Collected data
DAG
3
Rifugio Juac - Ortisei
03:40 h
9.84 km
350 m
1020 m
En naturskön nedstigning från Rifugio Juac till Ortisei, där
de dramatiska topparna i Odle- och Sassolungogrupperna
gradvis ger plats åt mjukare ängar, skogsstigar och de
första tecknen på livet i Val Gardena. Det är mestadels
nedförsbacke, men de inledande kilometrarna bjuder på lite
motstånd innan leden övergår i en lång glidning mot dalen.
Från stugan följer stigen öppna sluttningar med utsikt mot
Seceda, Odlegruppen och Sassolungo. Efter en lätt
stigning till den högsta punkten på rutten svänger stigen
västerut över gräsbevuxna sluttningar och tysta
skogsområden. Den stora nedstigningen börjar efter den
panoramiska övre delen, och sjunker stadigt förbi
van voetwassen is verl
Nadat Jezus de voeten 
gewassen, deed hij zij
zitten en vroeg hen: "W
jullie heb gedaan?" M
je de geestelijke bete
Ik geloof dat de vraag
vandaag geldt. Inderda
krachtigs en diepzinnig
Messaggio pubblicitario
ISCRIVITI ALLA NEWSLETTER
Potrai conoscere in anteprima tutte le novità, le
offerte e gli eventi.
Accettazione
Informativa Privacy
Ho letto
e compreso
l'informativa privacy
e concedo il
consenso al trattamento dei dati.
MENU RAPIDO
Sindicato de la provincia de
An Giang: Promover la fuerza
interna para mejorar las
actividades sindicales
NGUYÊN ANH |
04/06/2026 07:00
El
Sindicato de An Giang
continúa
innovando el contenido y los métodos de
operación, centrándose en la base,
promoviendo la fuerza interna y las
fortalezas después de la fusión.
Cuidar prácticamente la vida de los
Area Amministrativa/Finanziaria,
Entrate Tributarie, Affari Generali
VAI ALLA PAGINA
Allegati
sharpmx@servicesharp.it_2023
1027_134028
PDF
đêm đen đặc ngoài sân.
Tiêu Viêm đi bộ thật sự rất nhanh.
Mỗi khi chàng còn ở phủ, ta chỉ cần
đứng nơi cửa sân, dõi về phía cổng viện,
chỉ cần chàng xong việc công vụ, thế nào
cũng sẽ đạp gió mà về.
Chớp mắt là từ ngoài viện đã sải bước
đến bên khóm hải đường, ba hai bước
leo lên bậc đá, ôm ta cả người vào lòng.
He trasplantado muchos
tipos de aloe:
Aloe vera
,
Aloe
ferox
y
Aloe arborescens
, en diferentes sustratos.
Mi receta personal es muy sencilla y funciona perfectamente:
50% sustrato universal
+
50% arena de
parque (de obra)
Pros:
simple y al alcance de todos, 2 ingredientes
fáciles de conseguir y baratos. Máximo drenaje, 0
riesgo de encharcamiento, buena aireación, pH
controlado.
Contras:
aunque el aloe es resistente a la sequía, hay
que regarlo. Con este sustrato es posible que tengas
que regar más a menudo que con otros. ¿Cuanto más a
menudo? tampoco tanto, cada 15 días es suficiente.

> **EXERCISE DESCRIPTION**
Reproduce the complete data exactly as presented above.

> **TASK ANSWER**
DAG
3
Rifugio Juac - Ortisei
03:40 h
9.84 km
350 m
1020 m
En naturskön nedstigning från Rifugio Juac till Ortisei, där
de dramatiska topparna i Odle- och Sassolungogrupperna
gradvis ger plats åt mjukare ängar, skogsstigar och de
första tecknen på livet i Val Gardena. Det är mestadels
nedförsbacke, men de inledande kilometrarna bjuder på lite
motstånd innan leden övergår i en lång glidning mot dalen.
Från stugan följer stigen öppna sluttningar med utsikt mot
Seceda, Odlegruppen och Sassolungo. Efter en lätt
stigning till den högsta punkten på rutten svänger stigen
västerut över gräsbevuxna sluttningar och tysta
skogsområden. Den stora nedstigningen börjar efter den
panoramiska övre delen, och sjunker stadigt förbi
van voetwassen is verl
Nadat Jezus de voeten 
gewassen, deed hij zij
zitten en vroeg hen: "W
jullie heb gedaan?" M
je de geestelijke bete
Ik geloof dat de vraag
vandaag geldt. Inderda
krachtigs en diepzinnig
Messaggio pubblicitario
ISCRIVITI ALLA NEWSLETTER
Potrai conoscere in anteprima tutte le novità, le
offerte e gli eventi.
Accettazione
Informativa Privacy
Ho letto
e compreso
l'informativa privacy
e concedo il
consenso al trattamento dei dati.
MENU RAPIDO
Sindicato de la provincia de
An Giang: Promover la fuerza
interna para mejorar las
actividades sindicales
NGUYÊN ANH |
04/06/2026 07:00
El
Sindicato de An Giang
continúa
innovando el contenido y los métodos de
operación, centrándose en la base,
promoviendo la fuerza interna y las
fortalezas después de la fusión.
Cuidar prácticamente la vida de los
Area Amministrativa/Finanziaria,
Entrate Tributarie, Affari Generali
VAI ALLA PAGINA
Allegati
sharpmx@servicesharp.it_2023
1027_134028
PDF
đêm đen đặc ngoài sân.
Tiêu Viêm đi bộ thật sự rất nhanh.
Mỗi khi chàng còn ở phủ, ta chỉ cần
đứng nơi cửa sân, dõi về phía cổng viện,
chỉ cần chàng xong việc công vụ, thế nào
cũng sẽ đạp gió mà về.
Chớp mắt là từ ngoài viện đã sải bước
đến bên khóm hải đường, ba hai bước
leo lên bậc đá, ôm ta cả người vào lòng.
He trasplantado muchos
tipos de aloe:
Aloe vera
,
Aloe
ferox
y
Aloe arborescens
, en diferentes sustratos.
Mi receta personal es muy sencilla y funciona perfectamente:
50% sustrato universal
+
50% arena de
parque (de obra)
Pros:
simple y al alcance de todos, 2 ingredientes
fáciles de conseguir y baratos. Máximo drenaje, 0
riesgo de encharcamiento, buena aireación, pH
controlado.
Contras:
aunque el aloe es resistente a la sequía, hay
que regarlo. Con este sustrato es posible que tengas
que regar más a menudo que con otros. ¿Cuanto más a
menudo? tampoco tanto, cada 15 días es suficiente.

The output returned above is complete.